EXERCISE DETAILS |
What you need to do is retype every entry exactly as written.

[Transcribed page contents]
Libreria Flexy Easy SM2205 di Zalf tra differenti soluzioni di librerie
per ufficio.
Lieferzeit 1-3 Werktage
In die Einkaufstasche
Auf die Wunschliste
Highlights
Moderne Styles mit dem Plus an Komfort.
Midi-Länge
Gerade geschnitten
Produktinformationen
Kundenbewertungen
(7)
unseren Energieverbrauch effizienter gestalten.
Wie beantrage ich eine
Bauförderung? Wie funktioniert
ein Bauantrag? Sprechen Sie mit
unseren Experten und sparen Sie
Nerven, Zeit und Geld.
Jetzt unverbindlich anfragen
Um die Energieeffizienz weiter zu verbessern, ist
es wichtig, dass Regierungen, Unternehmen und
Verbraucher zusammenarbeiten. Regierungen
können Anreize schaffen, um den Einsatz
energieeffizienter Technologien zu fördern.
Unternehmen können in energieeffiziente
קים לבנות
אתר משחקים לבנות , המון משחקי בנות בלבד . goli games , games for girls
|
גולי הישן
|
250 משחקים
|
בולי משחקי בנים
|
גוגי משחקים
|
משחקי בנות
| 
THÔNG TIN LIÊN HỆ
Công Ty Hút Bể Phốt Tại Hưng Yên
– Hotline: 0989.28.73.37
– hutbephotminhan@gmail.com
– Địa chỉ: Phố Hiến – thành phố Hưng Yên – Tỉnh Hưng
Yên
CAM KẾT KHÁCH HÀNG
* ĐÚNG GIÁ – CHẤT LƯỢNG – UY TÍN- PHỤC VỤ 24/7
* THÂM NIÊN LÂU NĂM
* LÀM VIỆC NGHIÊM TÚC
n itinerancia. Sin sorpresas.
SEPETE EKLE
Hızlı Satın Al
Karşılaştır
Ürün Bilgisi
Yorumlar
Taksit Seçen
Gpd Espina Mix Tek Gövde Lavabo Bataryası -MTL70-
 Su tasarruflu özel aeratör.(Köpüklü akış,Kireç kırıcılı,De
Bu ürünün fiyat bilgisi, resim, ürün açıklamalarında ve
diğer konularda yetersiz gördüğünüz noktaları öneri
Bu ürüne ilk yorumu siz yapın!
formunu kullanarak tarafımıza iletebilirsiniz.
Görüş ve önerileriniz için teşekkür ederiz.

OUTPUT OF THE EXERCISE |
Libreria Flexy Easy SM2205 di Zalf tra differenti soluzioni di librerie
per ufficio.
Lieferzeit 1-3 Werktage
In die Einkaufstasche
Auf die Wunschliste
Highlights
Moderne Styles mit dem Plus an Komfort.
Midi-Länge
Gerade geschnitten
Produktinformationen
Kundenbewertungen
(7)
unseren Energieverbrauch effizienter gestalten.
Wie beantrage ich eine
Bauförderung? Wie funktioniert
ein Bauantrag? Sprechen Sie mit
unseren Experten und sparen Sie
Nerven, Zeit und Geld.
Jetzt unverbindlich anfragen
Um die Energieeffizienz weiter zu verbessern, ist
es wichtig, dass Regierungen, Unternehmen und
Verbraucher zusammenarbeiten. Regierungen
können Anreize schaffen, um den Einsatz
energieeffizienter Technologien zu fördern.
Unternehmen können in energieeffiziente
קים לבנות
אתר משחקים לבנות , המון משחקי בנות בלבד . goli games , games for girls
|
גולי הישן
|
250 משחקים
|
בולי משחקי בנים
|
גוגי משחקים
|
משחקי בנות
| 
THÔNG TIN LIÊN HỆ
Công Ty Hút Bể Phốt Tại Hưng Yên
– Hotline: 0989.28.73.37
– hutbephotminhan@gmail.com
– Địa chỉ: Phố Hiến – thành phố Hưng Yên – Tỉnh Hưng
Yên
CAM KẾT KHÁCH HÀNG
* ĐÚNG GIÁ – CHẤT LƯỢNG – UY TÍN- PHỤC VỤ 24/7
* THÂM NIÊN LÂU NĂM
* LÀM VIỆC NGHIÊM TÚC
n itinerancia. Sin sorpresas.
SEPETE EKLE
Hızlı Satın Al
Karşılaştır
Ürün Bilgisi
Yorumlar
Taksit Seçen
Gpd Espina Mix Tek Gövde Lavabo Bataryası -MTL70-
 Su tasarruflu özel aeratör.(Köpüklü akış,Kireç kırıcılı,De
Bu ürünün fiyat bilgisi, resim, ürün açıklamalarında ve
diğer konularda yetersiz gördüğünüz noktaları öneri
Bu ürüne ilk yorumu siz yapın!
formunu kullanarak tarafımıza iletebilirsiniz.
Görüş ve önerileriniz için teşekkür ederiz.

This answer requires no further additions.